Faulty scope-cleaning machines which are normally used in more than 1,000 hospitals and clinics have been recalled, following an order issued by the Food and Drug Administration (FDA).
The mandatory recall initiated by the FDA on Friday, November 13 concerns 2,800 automated endoscope reprocessors (AERs), which are manufactured by Custom Ultrasonics.
More precisely, the machines are the following: System 83 Plus, System 83 Plus 2 (for cleaning 1-2 flexible endoscopes) and System 83 Plus 9 (for 2-4 flexible endoscopes).
In their place, medical facilities should employ other AERs or alternate sanitizing measures, such as liquid chemical sterilization and manual disinfection.

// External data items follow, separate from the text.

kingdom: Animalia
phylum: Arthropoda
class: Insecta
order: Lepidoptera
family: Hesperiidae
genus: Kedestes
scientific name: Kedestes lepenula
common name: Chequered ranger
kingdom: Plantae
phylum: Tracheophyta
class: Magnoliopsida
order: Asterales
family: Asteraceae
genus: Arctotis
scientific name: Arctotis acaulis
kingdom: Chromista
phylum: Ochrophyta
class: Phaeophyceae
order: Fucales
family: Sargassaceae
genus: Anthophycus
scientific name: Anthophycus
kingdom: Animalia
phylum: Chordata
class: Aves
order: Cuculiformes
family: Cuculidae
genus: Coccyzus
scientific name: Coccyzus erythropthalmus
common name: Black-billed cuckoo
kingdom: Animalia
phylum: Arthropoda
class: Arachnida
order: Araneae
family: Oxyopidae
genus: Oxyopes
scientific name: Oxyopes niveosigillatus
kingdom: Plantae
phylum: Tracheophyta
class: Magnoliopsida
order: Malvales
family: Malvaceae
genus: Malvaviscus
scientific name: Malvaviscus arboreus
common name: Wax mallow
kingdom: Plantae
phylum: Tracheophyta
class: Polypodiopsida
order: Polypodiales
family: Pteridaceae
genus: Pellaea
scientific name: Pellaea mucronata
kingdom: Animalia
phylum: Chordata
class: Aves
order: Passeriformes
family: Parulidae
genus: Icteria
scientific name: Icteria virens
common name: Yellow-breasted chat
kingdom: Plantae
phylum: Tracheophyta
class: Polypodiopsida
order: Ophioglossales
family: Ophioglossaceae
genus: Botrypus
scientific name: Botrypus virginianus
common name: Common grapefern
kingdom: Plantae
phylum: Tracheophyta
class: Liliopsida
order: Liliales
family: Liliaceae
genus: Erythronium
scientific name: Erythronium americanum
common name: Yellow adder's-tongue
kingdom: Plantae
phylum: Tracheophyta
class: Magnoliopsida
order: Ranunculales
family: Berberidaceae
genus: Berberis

According to health officials, the company headquartered in Ivyland, Pennsylvania finds itself guilty of breaching several federal regulations on multiple occasions, even after the most recent FDA inspection which took place in April.
Therefore its products, which normally cost between $30,000 and $50,000, can no longer be commercialized or used, since they might pose an infection risk to patients.
Ever since August 10, there have been 21 complaints filed by healthcare centers against the device producer, following several bacterial outbreaks.
Apparently, despite being required to provide proof that its medical equipment can effectively clean and disinfect endoscopes, Custom Ultrasonics has failed to make that information readily available.
Moreover, it was reluctant to present potential limitations associated with using this type of device, thus showing little transparency and accountability.
As a result, according to Dr. William Maisel, chief scientist at FDA’s Center for Devices and Radiological Health, it was decided that the best course of action was to remove scope-cleaning machines from the market, so that public health wouldn’t be endangered.
Currently, the devices whose safety and effectiveness have been called into question are being employed in more than 1,000 outpatient clinics and hospitals across the United States.
Their role is to help sterilize endoscopes, between patient procedures, so as to avoid transmitting infections from one individual to another.
The decision to ban the commercialization of these potentially faulty devices has been in the making for a while now. Ever since 2007, Custom Ultrasonics had been functioning based on a consent decree, following a dispute with the FDA, which had claimed that its equipment might be unfit for use.
In fact, in 2012, the federal agency ordered another recall concerning scope washers, and asked Custom Ultrasonics not to produce such devices anymore. However, this prohibition was lifted shortly afterwards, after the company eventually managed to obtain approval for its new machine software.
Shockingly, the dangers hadn’t been communicated to medical providers, and nothing regarding these negotiations had transpired on the federal authority’s official website, nor through other means of communication. The Times eventually made these events public, sparking fury against the FDA, among consumer safety advocates.
Now, it appears that this recently imposed ban may also be linked to a CRE (carbapenem-resistant Enterobacteriaceae) outbreak, which killed 3 patients, and sickened 5 others, at UCLA’s Ronald Reagan Medical Center.
Duodenoscopes which had been cleaned using Custom Ultrasonic System 83 Plus 2 machines were believed to be the source of the infection, and it seems they might have been involved in several other contaminations with drug-resistant bacteria.
It may be that producers such as Olympus Corporation, Hoya and Fujifilm are also partially to blame, because recently released instruments are extremely complex and can’t be disinfected easily.
Meanwhile, representatives of the controversial Custom Ultrasonics are yet to issue a comment regarding this recall. In theory, they have a period of 7 business days to address this issue and devise a plan to remove the potentially life-threatening devices from hospitals.